Amy Tyler - Interlochen, MI
407 – Creating the Yarn You Want
545 – The Basics of Flick Carding
566 – Mechanics of Your Wheel
607 – Spinning with Commercial Yarns
806 – Blending Board: Basics & More
Amy has degrees in modern dance, kinesiology, and physiology. Her art and science backgrounds give her a keen understanding of learning movement skills, composition, pattern recognition, and systematic exploration. She translates that understanding into practical approaches to spinning techniques, highlighting the creative dance and mechanical feat that is spinning. She teaches spinning and knitting at venues across the country and is well known for her animated and engaging teaching style. Amy has published articles in PLY Magazine and Spin-Off. You can find out more about her work on her website, www.stonesockfibers.com and on her Blog, stonesockblog.blogspot.com
Diana L. Armes Wallace - Alton, MO
687 – Blending Fibers with a Hackle
Loving the fibers of wool, mohair and angora, Diana mixes and creates all sorts of fibers things.

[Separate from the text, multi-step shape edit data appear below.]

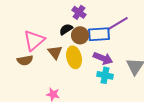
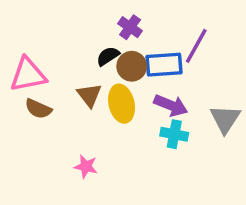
purple line: (118, 23) -> (196, 46), turned -30
pink triangle: (34, 40) -> (28, 75), moved, turned 30
brown semicircle: (25, 60) -> (38, 109), turned 35

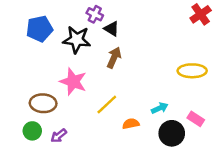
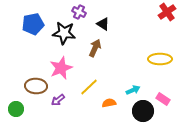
black triangle: (112, 29) -> (103, 24), moved
pink star: (73, 82) -> (61, 68), turned 30
green circle: (32, 131) -> (16, 109), moved
purple arrow: (59, 136) -> (58, 100), moved

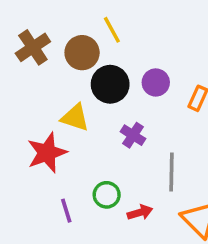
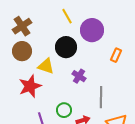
brown circle: (82, 53) -> (22, 51), moved
purple circle: (156, 82) -> (92, 30), moved, size x1.5

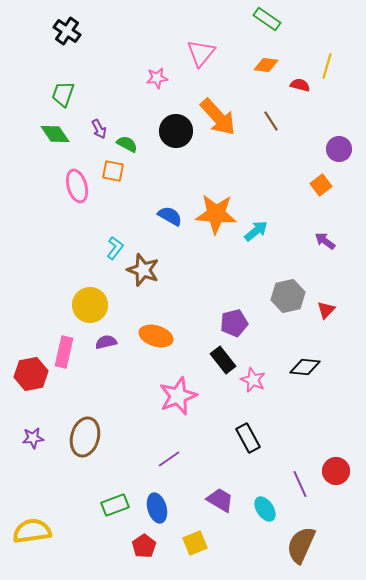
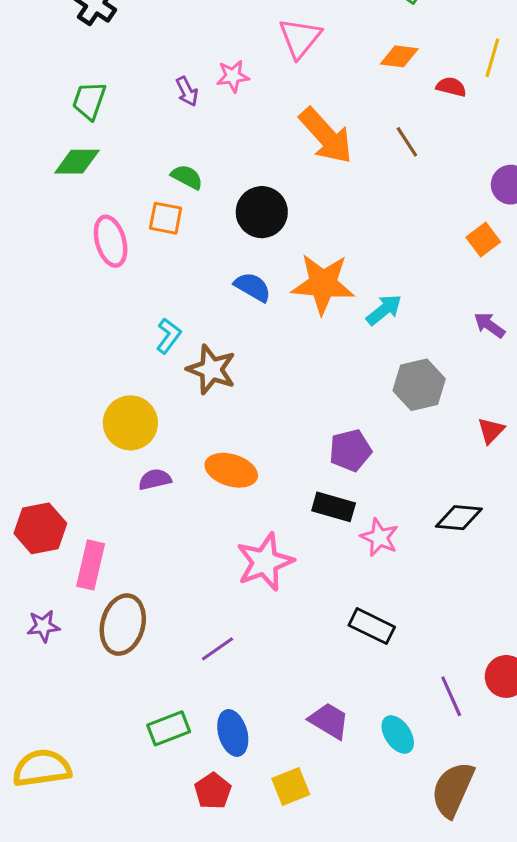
purple arrow: (99, 129) -> (187, 91), moved
black circle: (176, 131) -> (262, 212), moved
green diamond: (55, 134) -> (77, 162), turned -56
gray hexagon: (288, 296) -> (419, 385), moved
pink rectangle: (64, 352) -> (91, 565), moved
black rectangle: (223, 360) -> (334, 507), turned -36
black rectangle: (248, 438) -> (372, 626), turned -36
purple line: (169, 459) -> (217, 649), moved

She enjoys using old world processing tools: combs and hackles are a mainstay in her fiber processing. Collecting and growing natural dye stuff on the farm, along with some purchased items rounds out her menagerie of fiber products.
Erin Whalen- Whitewater, WI
807 – Needle Felted Hanging Fairy
Erin is a long-time fiber artist who enjoys crocheting, spinning, weaving, needle felting and wet felting. She has been needle felting for over seven years. Several of her needle felted dolls were featured in Art Doll Quarterly magazine last winter. She has also won several Reserve Champion awards in the Design Competition at the Wisconsin Sheep & Wool Festival with her needle felted and wet felted creations. Most of all, Erin loves teaching others. She has taught workshops at the Midwest Fiber Frolic, Wisconsin Sheep & Wool Festival, and at Wool Warp and Wheel. Erin is an experienced and patient instructor and welcomes students of all ages and skill levels
Emily Wohlscheid- Battle Creek, MI
505 – Spin & Create: Handspun Wirecore Yarn
Emily has loved fiber, jewelry, and sparkly things since she can remember. After receiving her BFA from Adrian College, where she studied metalsmithing and textile techniques, she learned to spin as a way to get back in the classroom. Now she creates handcrafted jewelry and hand dyed fiber goods for her business, Bricolage Studios, and teaches classes and workshops throughout the United States on spinning, fiber preparation, and jewelry/metalsmithing. Emily works from a cooperative fiber studio in Kalamazoo, MI where she enjoys the camaraderie of her studio mates and the occasional pint from the attached brewery.
Proposals submitted after March 1 will be held for consideration for the following year's classes.